Compito da svolgere
Puoi estrarre per intero il brano sulle differenze tra uomini e donne nel lavoro, riportandolo parola per parola?

Testo di partenza
################

Gli uomini spesso dicono:
• «Molte volte do il massimo quando posso pensare e lavorare da solo.»
• «Le donne del mio team fanno molte domande che spesso rallentano il progredire del lavoro.»
• «Tendo a trattenermi dal dare un feedback critico a una donna.»
Un grosso problema è che uomini e donne cercano sempre di essere «alla pari», il che nel tempo ha assunto il senso di «agire nello stesso modo». Fin da quando il movimento per le pari opportunità ha mosso i primi passi, all’inizio degli anni Settanta del Novecento, siamo stati condizionati a credere che uomini e donne pensino e agiscano in modo identico, ma oggi è chiaro che le cose non funzionano così. Non ci sentiamo valorizzati né apprezzati per chi o cosa siamo, fatichiamo a comunicare le nostre idee e spesso, pur avendo le migliori intenzioni, veniamo fraintesi.
Invece di restare fedeli a noi stessi, soffochiamo la nostra vera natura e ci diamo da fare per comportarci come «loro». Veniamo incoraggiati a competere gli uni con le altre, quando potremmo cercare, piuttosto, di completarci a vicenda, e tutto questo genera stress e frustrazione sia sul lavoro sia nella vita privata.
Il punto è che gli uomini e le donne sono diversi. Facciamo quasi tutto diversamente. Comunichiamo, risolviamo problemi, stabiliamo priorità, decidiamo, saniamo conflitti, gestiamo le emozioni e affrontiamo lo stress in modo diverso.
Uno dei momenti più illuminanti, durante i nostri seminari, è quando uomini e donne si dividono in due gruppi per individuare le principali sfide che incontrano lavorando con i colleghi dell’altro sesso. Finché sono tutti insieme è raro che esse emergano, ma basta che si separino per cominciare a elencarne una serie. La cosa interessante è che, a prescindere dal Paese, le difficoltà che uomini e donne incontrano nel lavorare insieme sono praticamente le stesse. In tutto il mondo i rappresentanti dei due sessi condividono modelli comportamentali e atteggiamenti simili, indipendentemente dalla loro educazione, istruzione e cultura.

################

[Voci del dataset]
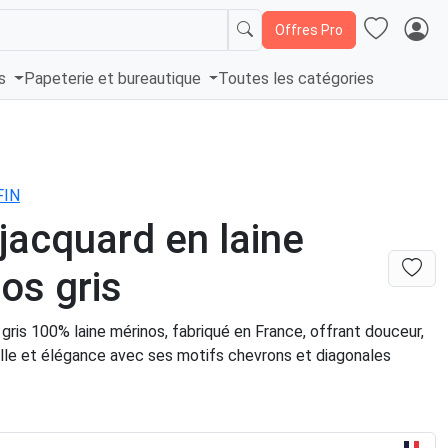
Offres Pro
és
Papeterie et bureautique
Toutes les catégories
FIN
 jacquard en laine
os gris
 gris 100% laine mérinos, fabriqué en France, offrant douceur,
elle et élégance avec ses motifs chevrons et diagonales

################

Esercizio svolto
Gli uomini spesso dicono:
• «Molte volte do il massimo quando posso pensare e lavorare da solo.»
• «Le donne del mio team fanno molte domande che spesso rallentano il progredire del lavoro.»
• «Tendo a trattenermi dal dare un feedback critico a una donna.»
Un grosso problema è che uomini e donne cercano sempre di essere «alla pari», il che nel tempo ha assunto il senso di «agire nello stesso modo». Fin da quando il movimento per le pari opportunità ha mosso i primi passi, all’inizio degli anni Settanta del Novecento, siamo stati condizionati a credere che uomini e donne pensino e agiscano in modo identico, ma oggi è chiaro che le cose non funzionano così. Non ci sentiamo valorizzati né apprezzati per chi o cosa siamo, fatichiamo a comunicare le nostre idee e spesso, pur avendo le migliori intenzioni, veniamo fraintesi.
Invece di restare fedeli a noi stessi, soffochiamo la nostra vera natura e ci diamo da fare per comportarci come «loro». Veniamo incoraggiati a competere gli uni con le altre, quando potremmo cercare, piuttosto, di completarci a vicenda, e tutto questo genera stress e frustrazione sia sul lavoro sia nella vita privata.
Il punto è che gli uomini e le donne sono diversi. Facciamo quasi tutto diversamente. Comunichiamo, risolviamo problemi, stabiliamo priorità, decidiamo, saniamo conflitti, gestiamo le emozioni e affrontiamo lo stress in modo diverso.
Uno dei momenti più illuminanti, durante i nostri seminari, è quando uomini e donne si dividono in due gruppi per individuare le principali sfide che incontrano lavorando con i colleghi dell’altro sesso. Finché sono tutti insieme è raro che esse emergano, ma basta che si separino per cominciare a elencarne una serie. La cosa interessante è che, a prescindere dal Paese, le difficoltà che uomini e donne incontrano nel lavorare insieme sono praticamente le stesse. In tutto il mondo i rappresentanti dei due sessi condividono modelli comportamentali e atteggiamenti simili, indipendentemente dalla loro educazione, istruzione e cultura.